You should see ChromeDriver now sitting in this directory.

Checking directory to see that chromedriver has moved properly

Installing Library Dependencies

Next, we need to install our program’s dependencies to our local environment. You can execute these commands from any Terminal or Bash window:

  1. pip install pandas
  2. pip install beautifulsoup4
  3. pip install splinter

If the packages are installed correctly you will receive a ‘successful installation’ print out after each installation.

install example

Executing the program

After you have installed the necessary environmental and code dependencies you are ready to execute the code.
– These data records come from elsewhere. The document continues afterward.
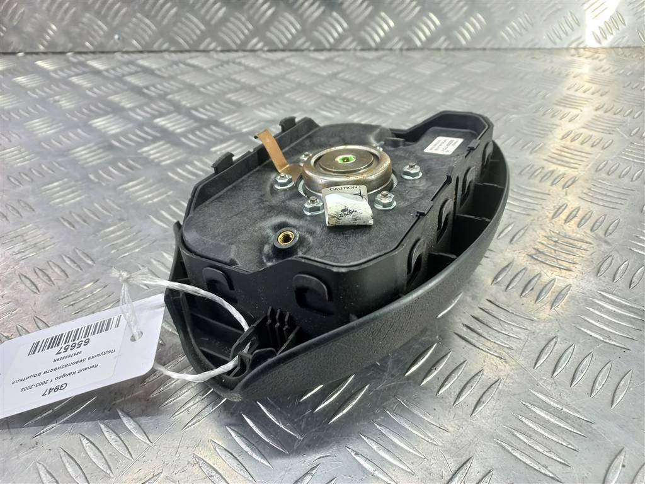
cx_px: 322
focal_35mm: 25
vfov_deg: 54.9
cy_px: 242
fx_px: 466
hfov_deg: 69.4
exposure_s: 1/50
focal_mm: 4.6
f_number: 1.8
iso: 125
We will use a Terminal or Bash window to complete this process.

Input File Requirements:

  1. An excel file titled “parcels.xlsx” located in the same directory as “executable.py”
    • Contains all parcel id’s in a field with header == “PARCEL_ID”
    • There can be other fields in the input file but the parcel id’s must be under the field name “PARCEL_ID”.
    • This program will not alter the input file.

Input file example

Before executing the program our Terminal or Bash window must be located in the directory which holds both the input file and executable. To be sure you are in the right directory, use the ls command which will print out the file names located in your Terminal or Bash window’s current directory. It should hold both “executable.py” and “parcels.xlsx”.

ls command example

If your current directory contains the necessary requirements, you can now execute the program. On a Mac, use the command:

python executable.py.

On a Windows, use:

python3 executable.py OR sudo python3 executable.py.

Example of terminal window as code executes

Within a few seconds a new Chrome Browser window will launch and start navigating the web independently. In the Terminal or Bash window from which the code was executed, you will see a update statement print after data collection is complete for each parcel id. Once the program is finished a new excel file named “results.xlsx” will download to the same directory which holds “executable.py“ and “parcels.xlsx”.

Disclaimer

Any web-scraping script depends on the code configuration of the website it is scraping. If decided necessary, website administrators can attempt to prevent web-scraping by making changes to their website’s code configuration. If this happens, it may break the script and the code will need to be updated. If you start receiving errors or notice data is not loading properly, this may be the case.